Watchdog Pushes for Lead-Safe Schools as Phase-Out of Leaded Architectural Paints Looms

A watchdog
group exhorted the Department of Education (DepEd) to ensure that only
lead-safe paints are used in decorating all school buildings nationwide as the
yearly “Brigada Eskwela” nears.  

Through a letter sent to Education Secretary Armin Luistro, the EcoWaste
Coalition urged DepEd to issue a Department Order that will make it obligatory
for schools to use only lead-safe paints.
“We seek Secretary Luistro’s support to reduce, if not eliminate, major sources
of lead pollution in children’s environment
such as lead-containing paint and dust. 
Lead is hazardous to health, it is particularly harmful for a child’s
developing brain and body,” Aileen Lucero, Coordinator, EcoWaste Coalition.
The group’s vigorous drive towards lead-safe schools is in anticipation of the
phase-out of lead-containing architectural, decorative and household paints by
1 January 2017 as per Department of Environment and Natural Resources (DENR)
Administrative Order 2013-24.
“While the phase-out will only take effect in January next year, we find it
extremely important that all schools take the deliberate decision now not to
use lead-containing paints and ensure a lead-safe school environment for healthy
and bright children,” Lucero said. 
“We hope that the directive will be released soon to serve as guidance for the
schools and their community of donors and supporters for the Brigada Eskwela on
May 30 to June 4,” she added.

The requested Department Order will be in sync with DepEd’s mission of promoting
a child-friendly school environment where students can obtain quality basic
education they deserve, as well as with the 15-point “Human Rights Agenda for
Chemical Safety” adopted by the Commission on Human Rights,” the EcoWaste
Coalition pointed out.

For the group, the Department Order should
make it mandatory for schools to use only lead-safe coatings for painting
and/or repainting school structures and fixtures (e.g., buildings, classrooms,
offices, windows, doors and gates), amenities (e.g., libraries, laboratories,
canteens, clinics, covered courts and playgrounds),  furniture (e.g., chairs, tables and cabinets)
and learning materials (e.g., blackboards and teaching aids, including school
supplies and toys)  used in all
elementary and secondary educational institutions.
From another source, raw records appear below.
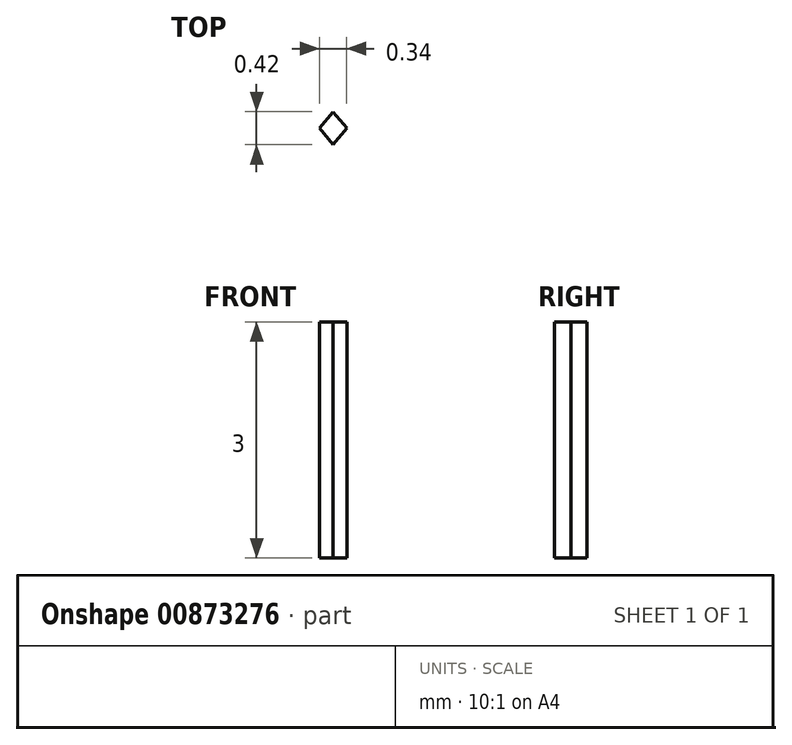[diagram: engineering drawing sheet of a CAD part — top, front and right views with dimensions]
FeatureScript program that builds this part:
annotation { "Feature Type Name" : "Feature", "Feature Type Description" : "" }
export const myFeature = defineFeature(function(context is Context, id is Id, definition is map)
    precondition{}
    {
        {
            var Q0;
            Q0=qCreatedBy(makeId("Top.planeOp"),FACE);
            var sketch = newSketch(context, id + "F0", { "sketchPlane" : qUnion([Q0])});
            skLineSegment(sketch, "E0", {"start": v(0, 45) * mm, "end": v(38, 0) * mm});
            skLineSegment(sketch, "E1", {"start": v(38, 0) * mm, "end": v(0, -45) * mm});
            skLineSegment(sketch, "E2", {"start": v(0, -45) * mm, "end": v(-38, 0) * mm});
            skLineSegment(sketch, "E3", {"start": v(-38, 0) * mm, "end": v(0, 45) * mm});
            skLineSegment(sketch, "E4.0", {"start": v(0.17, 0) * mm, "end": v(0, -0.2) * mm});
            skLineSegment(sketch, "E4.1", {"start": v(0, 0.2) * mm, "end": v(0.17, 0) * mm});
            skLineSegment(sketch, "E4.2", {"start": v(-0.17, 0) * mm, "end": v(0, 0.2) * mm});
            skLineSegment(sketch, "E4.3", {"start": v(0, -0.2) * mm, "end": v(-0.17, 0) * mm});
            skSolve(sketch);
        }
        {
            var Q0;
            Q0=makeQuery(id+"F0.imprint","IMPRINT",FACE,{"disambiguationData":[TD([[makeQuery(id+"F0.imprint","IMPRINT",EDGE,{"derivedFrom":sQuery(id+"F0.wireOp",EDGE,"E4.0")}),-1.0]])]});
            extrude(context, id + "F1", {"entities" : qUnion([Q0]), "depth" : 3 * mm, "offsetDistance" : 25 * mm});
        }
    });
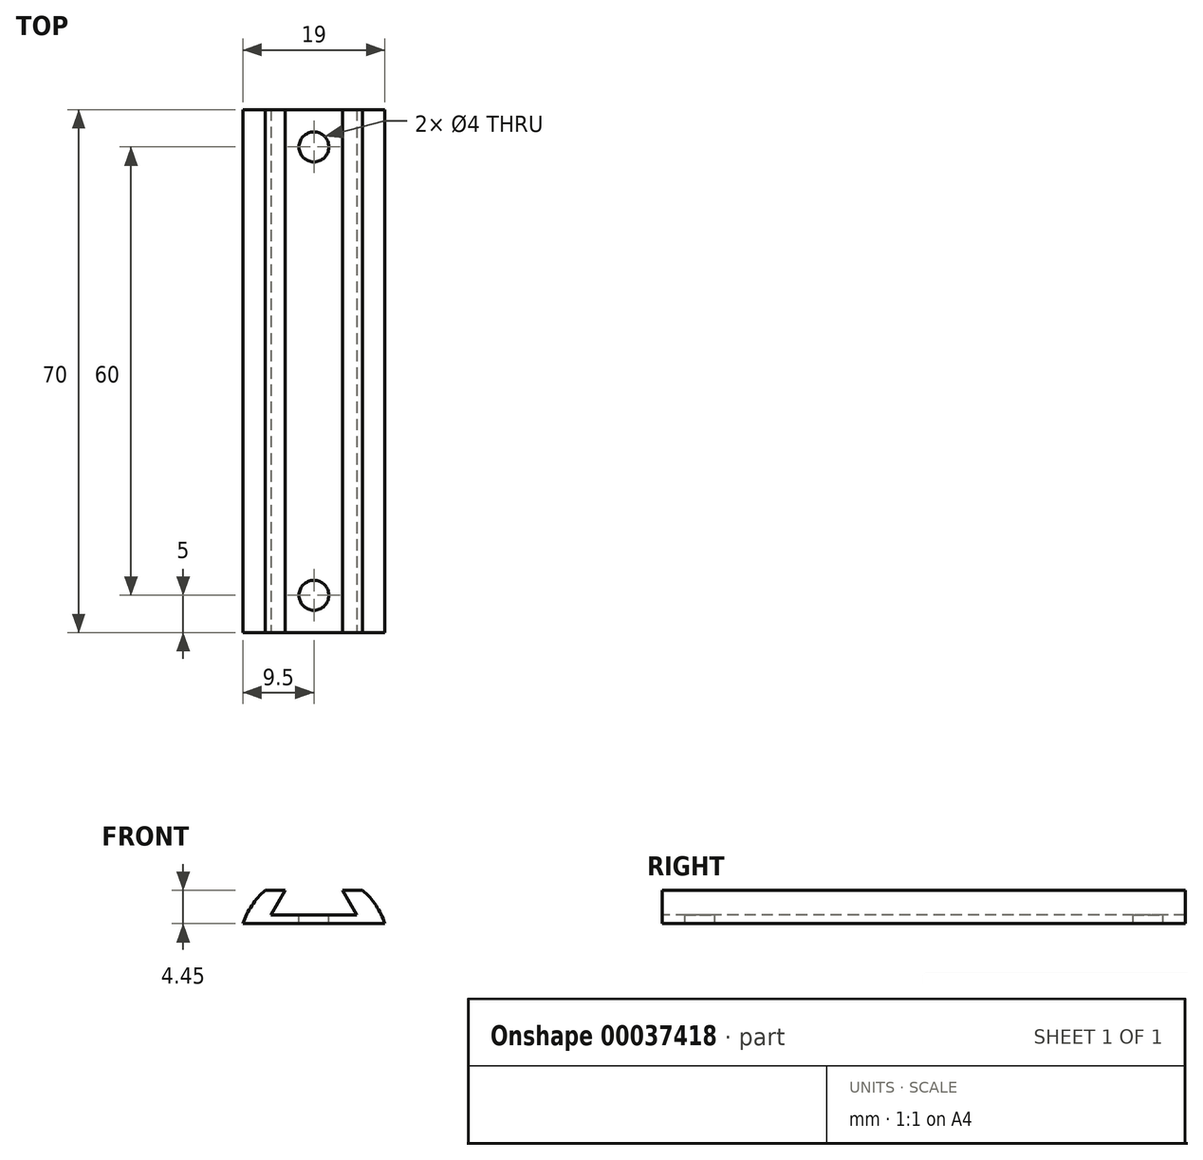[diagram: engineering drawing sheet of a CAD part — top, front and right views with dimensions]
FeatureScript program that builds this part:
annotation { "Feature Type Name" : "Feature", "Feature Type Description" : "" }
export const myFeature = defineFeature(function(context is Context, id is Id, definition is map)
    precondition{}
    {
        {
            var Q0;
            Q0=qCreatedBy(makeId("Front.planeOp"),FACE);
            var sketch = newSketch(context, id + "F0", { "sketchPlane" : qUnion([Q0])});
            skArc(sketch, "E0", {"start": v(9.5, 3.12) * mm, "mid": v(8.32, 5.55) * mm, "end": v(6.53, 7.57) * mm});
            skLineSegment(sketch, "E1", {"start": v(-9.5, 3.12) * mm, "end": v(9.5, 3.12) * mm});
            skLineSegment(sketch, "E2", {"start": v(0, 4.27) * mm, "end": v(-5.74, 4.27) * mm});
            skLineSegment(sketch, "E3", {"start": v(-5.74, 4.27) * mm, "end": v(-3.83, 7.57) * mm});
            skLineSegment(sketch, "E4", {"start": v(-3.83, 7.57) * mm, "end": v(-6.53, 7.57) * mm});
            skLineSegment(sketch, "E5.MirrorCS", {"start": v(3.83, 7.57) * mm, "end": v(6.53, 7.57) * mm});
            skLineSegment(sketch, "E6.MirrorCS", {"start": v(0, 4.27) * mm, "end": v(5.74, 4.27) * mm});
            skLineSegment(sketch, "E7.MirrorCS", {"start": v(5.74, 4.27) * mm, "end": v(3.83, 7.57) * mm});
            skArc(sketch, "E8.trimOffspring", {"start": v(-6.53, 7.57) * mm, "mid": v(-8.32, 5.55) * mm, "end": v(-9.5, 3.12) * mm});
            skPoint(sketch, "E9.end.orphan", {"position": v(-2.33, 7.57) * mm});
            skPoint(sketch, "E10.end.orphan", {"position": v(-3.63, 5.32) * mm});
            skSolve(sketch);
        }
        {
            var Q0;
            Q0=makeQuery(id+"F0.imprint","IMPRINT",FACE,{"disambiguationData":[TD([[makeQuery(id+"F0.imprint","IMPRINT",EDGE,{"derivedFrom":sQuery(id+"F0.wireOp",EDGE,"E0")}),1.0]])]});
            extrude(context, id + "F1", {"entities" : qUnion([Q0]), "oppositeDirection" : true, "depth" : 70 * mm});
        }
        {
            var Q0;
            Q0=makeQuery(id+"F1.opExtrude","SWEPT_FACE",FACE,{"disambiguationData":[OSD([sQuery(id+"F0.wireOp",EDGE,"E2"),sQuery(id+"F0.wireOp",EDGE,"E6.MirrorCS")])]});
            var sketch = newSketch(context, id + "F2", { "sketchPlane" : qUnion([Q0])});
            skCircle(sketch, "E11", {"center": v(0, 5) * mm, "radius": 2 * mm});
            skPoint(sketch, "E11.centerSnap0", {"position": v(0, 0) * mm});
            skLineSegment(sketch, "E12", {"start": v(-13.75, 35) * mm, "end": v(17.02, 35) * mm});
            skCircle(sketch, "E13.MirrorC", {"center": v(0, 65) * mm, "radius": 2 * mm});
            skSolve(sketch);
        }
        {
            var Q0;
            Q0 = qSketchRegion(id + "F2", true);
            extrude(context, id + "F3", {"entities" : qUnion([Q0]), "operationType" : NewBodyOperationType.REMOVE, "endBound" : BoundingType.THROUGH_ALL, "oppositeDirection" : true, "depth" : 25 * mm});
        }
    });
It should also apply to paints directly
procured by the school, as well as those sourced by other means such as through
individual, group, corporate or local government donations,” the group

The EcoWaste Coalition noted that Pacific Paint (Boysen) Philippines, Inc. and
Davies Paints Philippines, Inc. have successfully transitioned to non-lead
paint production, while other companies are on their way to switching to
non-lead additives for oil-based (enamel) paints in compliance with DENR A.O.
It added that water-based paints, which are extensively available in the
market, do not contain lead additives.

Aside from directly protecting vulnerable children from being exposed to lead
early in life, the proposed policy will also make the maintenance, repair and
renovation of painted surfaces simpler and less hazardous and avoid the
exorbitant costs associated with lead paint abatement and removal, as well as
reduce the hazardous content of construction debris, the EcoWaste Coalition explained.
Citing information from the Global Alliance to Eliminate Lead Paint (a joint
initiative of the United Nations Environment Programme and the World Health
Organization), the group pointed out that young children may inhale or ingest
lead-containing paint chips, dust or soil as lead paint deteriorates over time.
The WHO has stated “there is no known level of lead exposure that is considered
to be safe,” stressing that “childhood lead poisoning can have lifelong health
impacts, including: learning disabilities, anemia, and disorders in
coordination, visual, spatial and language skills.”

Lead is one of the “ten chemicals of
major public health concern,” according to WHO.